Who is our customer?
Who is definitely not our customer?
What, explicitly, will we need to sacrifice to achieve this strategy?
Below is a trade-off matrix we've used with clients to help think through the common tensions in pricing strategy.

Step 4 - Declare a North Star
There's an old adage: You get what you measure. A bigger problem beyond not setting a deliberate pricing strategy is the lack of measurement. When is it time to pivot from penetration to neutral? The moment you set prices, the landscape changes, new information is available, and assumptions have taken a different shape. You may not get it right the first time... and that's okay. Ask yourself:
Which financial metric is most important to improve next year?

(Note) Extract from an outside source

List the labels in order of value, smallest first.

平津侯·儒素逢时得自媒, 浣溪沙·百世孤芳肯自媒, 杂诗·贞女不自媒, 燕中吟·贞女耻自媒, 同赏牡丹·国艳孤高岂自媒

What other leading metrics influence our North Star?
What signals should we watch to ensure we picked the right North Star?

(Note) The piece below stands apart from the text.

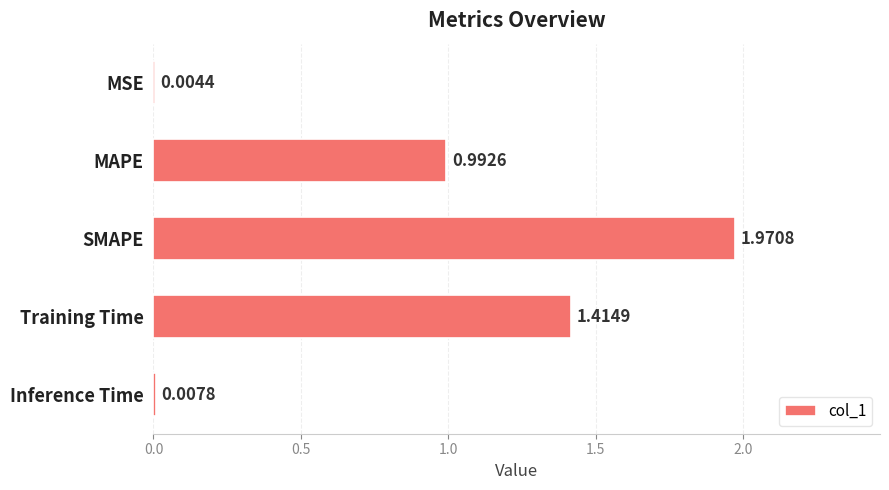

Between Inference Time and Training Time, which is larger?

Training Time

Here are a few common pricing metrics we’ve seen in the field:
Product NPS | Average Deal Size | Average Contract Length |
LTV/CAC | Closed Win Rate | Average Renewal Uplift |
ARPU/ARPA | Discount Rate | Net Dollar Retention |
Give It Time
You're probably wondering how long the EARN approach takes. To give you a classic Product Manager response - it depends.
No really, it does. It relies on how much data you have and how many people are working on the project. Step one generally takes the longest, but the remaining steps can be done in much less time. If you have the data and make this a focused effort, completing the 4 steps of EARN should take 2-4 weeks. Aim for version 1.0 and iterate from there. Do not strive for perfection, but rather strive for done! Learn and improve from there.
We hope the EARN approach will help you spend more than 6 hours a year on your pricing strategy. We've successfully coached over 200 software companies in the world in implementing this framework but that doesn't mean it's the only path to a great pricing strategy. What have you tried? Please share some of your tips, tricks, and hacks you've used to set up your pricing strategy. We love to compare notes.